How to complete this task >> Without the images, output each record below as it stands.

# # #

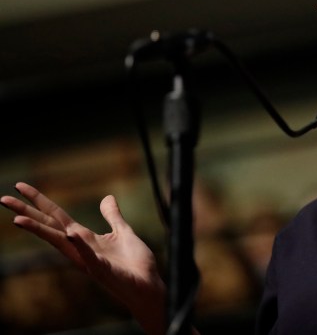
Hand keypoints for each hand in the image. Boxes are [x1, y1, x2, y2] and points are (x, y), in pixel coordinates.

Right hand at [1, 182, 166, 334]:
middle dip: (26, 213)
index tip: (20, 186)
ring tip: (19, 220)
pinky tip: (72, 234)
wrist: (147, 285)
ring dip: (40, 231)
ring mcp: (88, 260)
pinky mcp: (101, 270)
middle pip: (49, 227)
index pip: (56, 216)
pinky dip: (80, 246)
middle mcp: (79, 248)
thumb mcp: (123, 231)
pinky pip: (89, 256)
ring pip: (60, 242)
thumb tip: (107, 196)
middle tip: (3, 199)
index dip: (39, 200)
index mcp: (83, 238)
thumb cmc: (134, 263)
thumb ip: (112, 216)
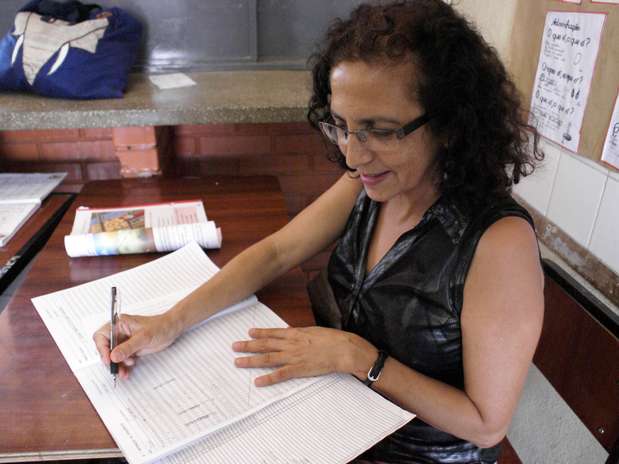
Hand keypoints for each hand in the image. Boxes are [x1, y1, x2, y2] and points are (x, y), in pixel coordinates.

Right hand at [93, 313, 181, 378]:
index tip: (108, 359)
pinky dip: (123, 366)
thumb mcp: (143, 337)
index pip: (102, 336)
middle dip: (110, 360)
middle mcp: (119, 332)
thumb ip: (128, 347)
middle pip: (106, 348)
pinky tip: (126, 371)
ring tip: (122, 373)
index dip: (102, 348)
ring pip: (113, 356)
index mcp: (119, 324)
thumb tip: (113, 356)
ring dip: (117, 365)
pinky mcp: (129, 349)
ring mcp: (124, 341)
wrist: (171, 329)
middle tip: (115, 369)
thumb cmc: (160, 326)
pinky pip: (121, 359)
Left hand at [232, 326, 376, 386]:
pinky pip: (280, 375)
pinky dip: (268, 379)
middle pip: (265, 345)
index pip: (273, 333)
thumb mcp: (313, 331)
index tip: (249, 333)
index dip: (260, 333)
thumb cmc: (331, 339)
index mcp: (295, 334)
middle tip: (234, 346)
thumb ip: (299, 333)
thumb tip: (289, 332)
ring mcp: (293, 357)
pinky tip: (257, 381)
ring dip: (252, 360)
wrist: (342, 349)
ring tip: (238, 362)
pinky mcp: (299, 369)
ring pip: (268, 359)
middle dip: (248, 346)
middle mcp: (291, 345)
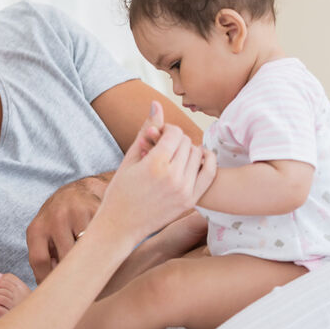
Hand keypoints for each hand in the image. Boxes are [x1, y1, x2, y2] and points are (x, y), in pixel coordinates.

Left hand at [26, 174, 108, 282]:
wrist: (80, 191)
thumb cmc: (59, 223)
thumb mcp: (45, 237)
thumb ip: (46, 259)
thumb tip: (54, 291)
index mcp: (37, 229)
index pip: (40, 261)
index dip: (49, 280)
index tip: (58, 293)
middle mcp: (54, 218)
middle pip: (66, 257)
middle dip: (73, 273)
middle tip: (81, 286)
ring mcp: (76, 212)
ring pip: (85, 249)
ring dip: (91, 262)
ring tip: (94, 269)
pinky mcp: (96, 209)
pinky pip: (101, 237)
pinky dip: (103, 249)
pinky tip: (104, 252)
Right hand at [98, 102, 216, 241]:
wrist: (121, 225)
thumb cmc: (120, 190)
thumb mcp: (130, 158)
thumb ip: (146, 130)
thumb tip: (156, 103)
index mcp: (155, 164)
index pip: (174, 133)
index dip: (166, 130)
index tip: (157, 135)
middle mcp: (173, 177)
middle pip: (187, 142)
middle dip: (176, 140)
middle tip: (163, 146)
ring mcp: (184, 191)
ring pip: (198, 155)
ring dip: (188, 151)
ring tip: (174, 156)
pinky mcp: (190, 201)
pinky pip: (209, 174)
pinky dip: (206, 163)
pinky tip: (196, 160)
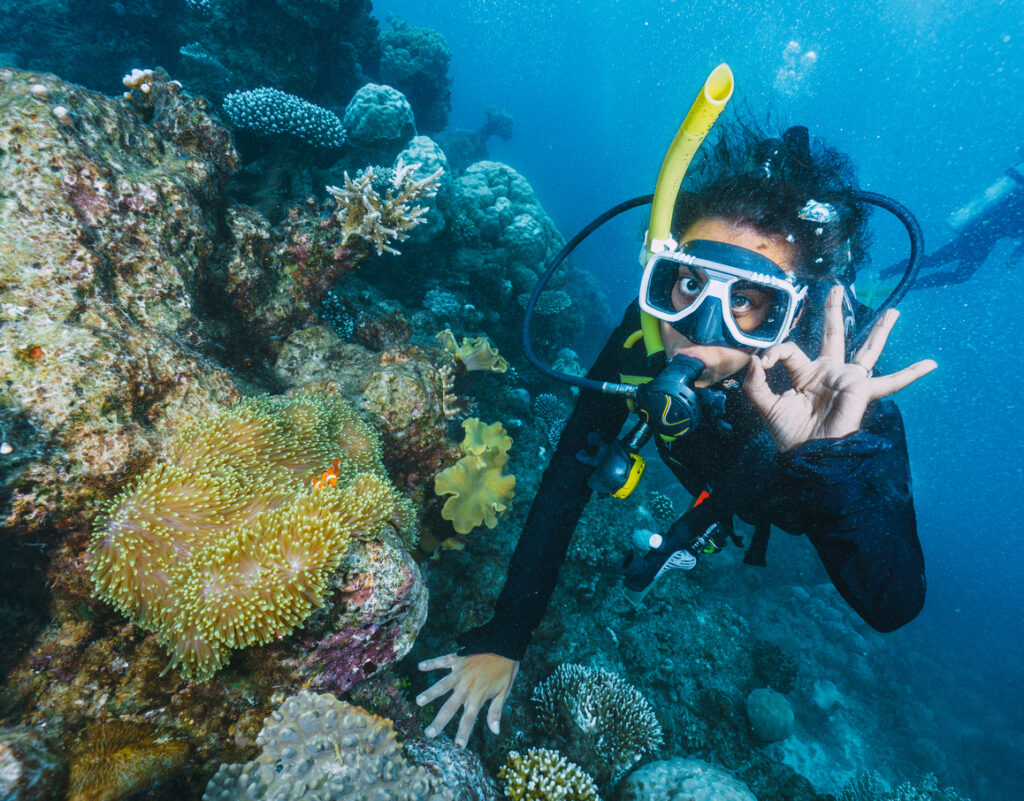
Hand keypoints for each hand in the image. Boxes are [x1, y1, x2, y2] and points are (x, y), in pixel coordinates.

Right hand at [416, 652, 518, 746]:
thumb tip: (495, 731)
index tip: (457, 746)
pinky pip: (442, 661)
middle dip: (439, 722)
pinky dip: (431, 663)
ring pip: (442, 685)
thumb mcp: (504, 691)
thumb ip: (496, 711)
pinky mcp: (457, 658)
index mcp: (478, 696)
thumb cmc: (506, 669)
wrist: (506, 643)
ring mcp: (460, 672)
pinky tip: (420, 666)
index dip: (463, 733)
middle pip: (450, 707)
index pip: (469, 719)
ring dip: (430, 693)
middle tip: (428, 733)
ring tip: (418, 701)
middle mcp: (466, 686)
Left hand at [743, 285, 936, 452]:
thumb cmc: (789, 434)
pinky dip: (912, 374)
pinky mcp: (861, 390)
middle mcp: (829, 372)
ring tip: (893, 312)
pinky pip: (891, 382)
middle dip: (834, 311)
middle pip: (833, 335)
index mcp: (805, 374)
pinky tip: (931, 364)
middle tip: (836, 289)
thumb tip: (752, 359)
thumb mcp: (766, 405)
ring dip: (880, 330)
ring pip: (867, 349)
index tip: (762, 363)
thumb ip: (755, 383)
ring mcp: (847, 380)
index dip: (773, 352)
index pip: (790, 350)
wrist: (807, 455)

# # #

Response to this task >>
Hand keypoints for each hand in the image. Boxes are [x1, y1, x2, y2] and points are (x, y), in pixel coordinates.

Right hand at [1, 182, 166, 334]:
middle dip: (26, 213)
index tip: (20, 186)
ring tip: (19, 220)
pinky tip: (72, 234)
wrist: (147, 285)
ring dip: (40, 231)
ring mcp: (88, 260)
pinky mcp: (101, 270)
middle pip: (49, 227)
index pip: (56, 216)
pinky dip: (80, 246)
middle mcp: (79, 248)
thumb mcp: (123, 231)
pinky pip: (89, 256)
ring pip: (60, 242)
thumb tip: (107, 196)
middle tip: (3, 199)
index dip: (39, 200)
index mcp: (83, 238)
thumb cmc: (134, 263)
thumb ip: (112, 216)
Hand keypoints for each hand in the image. Boxes are [x1, y1, x2, y2] and points are (x, y), in pixel coordinates.

Right hand at [93, 313, 181, 378]:
index tip: (108, 359)
pinky dip: (123, 366)
thumb mcp: (143, 337)
index pip: (102, 336)
middle dip: (110, 360)
middle mcp: (119, 332)
thumb ip: (128, 347)
middle pip: (106, 348)
pinky tip: (126, 371)
ring tip: (122, 373)
index dip: (102, 348)
ring pip: (113, 356)
index mcp: (119, 324)
thumb tip: (113, 356)
ring dip: (117, 365)
pinky mcp: (129, 349)
ring mcp: (124, 341)
wrist: (171, 329)
middle tip: (115, 369)
thumb cmc: (160, 326)
pinky pip: (121, 359)
Left hand at [232, 326, 376, 386]:
pinky pip: (280, 375)
pinky dip: (268, 379)
middle pip: (265, 345)
index pip: (273, 333)
thumb mcp: (313, 331)
index tip: (249, 333)
index dip: (260, 333)
thumb cmc: (331, 339)
index mcp: (295, 334)
middle tip: (234, 346)
thumb ip: (299, 333)
thumb tip: (289, 332)
ring mcp: (293, 357)
pinky tip: (257, 381)
ring dip: (252, 360)
wrist: (342, 349)
ring tip: (238, 362)
pinky mcp: (299, 369)
ring pip: (268, 359)
middle dip: (248, 346)
middle mcp: (291, 345)
Hand keypoints for each hand in the image. Boxes are [x1, y1, x2, y2] and points are (x, y), in pixel coordinates.

Left hand at [26, 174, 108, 282]:
wrist: (80, 191)
thumb cmc: (59, 223)
thumb mcp: (45, 237)
thumb ip: (46, 259)
thumb tip: (54, 291)
index mcp: (37, 229)
index pip: (40, 261)
index dip: (49, 280)
index tip: (58, 293)
middle mcp: (54, 218)
middle pip: (66, 257)
middle dip: (73, 273)
middle tip: (81, 286)
ring mcp: (76, 212)
ring pip: (85, 249)
ring dip: (91, 262)
ring tip: (94, 269)
pinky mcp: (96, 209)
pinky pip: (101, 237)
pinky dip: (103, 249)
pinky tip: (104, 252)
Right hand at [98, 102, 216, 241]:
wrist: (121, 225)
thumb cmc: (120, 190)
thumb mcp: (130, 158)
thumb ip: (146, 130)
thumb tip: (156, 103)
index mcp: (155, 164)
index pip: (174, 133)
index dip: (166, 130)
index tip: (157, 135)
middle mcp: (173, 177)
middle pip: (187, 142)
middle dip: (176, 140)
middle tip: (163, 146)
ring mcp: (184, 191)
ring pip: (198, 155)
ring dip: (188, 151)
ring tip: (174, 156)
pinky mcp: (190, 201)
pinky pip: (209, 174)
pinky dip: (206, 163)
pinky tip: (196, 160)
Hand keypoints for each hand in the image. Boxes are [x1, y1, x2, y2] and points are (x, y), in pixel coordinates.

Right hand at [416, 652, 518, 746]:
thumb tip: (495, 731)
index tip: (457, 746)
pinky pip: (442, 661)
middle dip: (439, 722)
pinky dip: (431, 663)
ring pip: (442, 685)
thumb mcp: (504, 691)
thumb ip: (496, 711)
pinky mcp: (457, 658)
index mcp: (478, 696)
thumb cmc: (506, 669)
wrist: (506, 643)
ring mcp: (460, 672)
pinky tip: (420, 666)
index dip: (463, 733)
middle pip: (450, 707)
index pip: (469, 719)
ring dip: (430, 693)
middle tip: (428, 733)
ring tip: (418, 701)
middle mcp: (466, 686)
Left hand at [743, 285, 936, 452]:
thumb cmc: (789, 434)
pinky dip: (912, 374)
pinky mcp: (861, 390)
middle mcp: (829, 372)
ring tip: (893, 312)
pinky pip: (891, 382)
middle dip: (834, 311)
middle pip: (833, 335)
index mcp: (805, 374)
pinky tip: (931, 364)
middle tip: (836, 289)
thumb tip: (752, 359)
thumb mcp: (766, 405)
ring dip: (880, 330)
ring pip: (867, 349)
index tip: (762, 363)
thumb ip: (755, 383)
ring mcp: (847, 380)
index dip: (773, 352)
index pip: (790, 350)
wrist: (807, 455)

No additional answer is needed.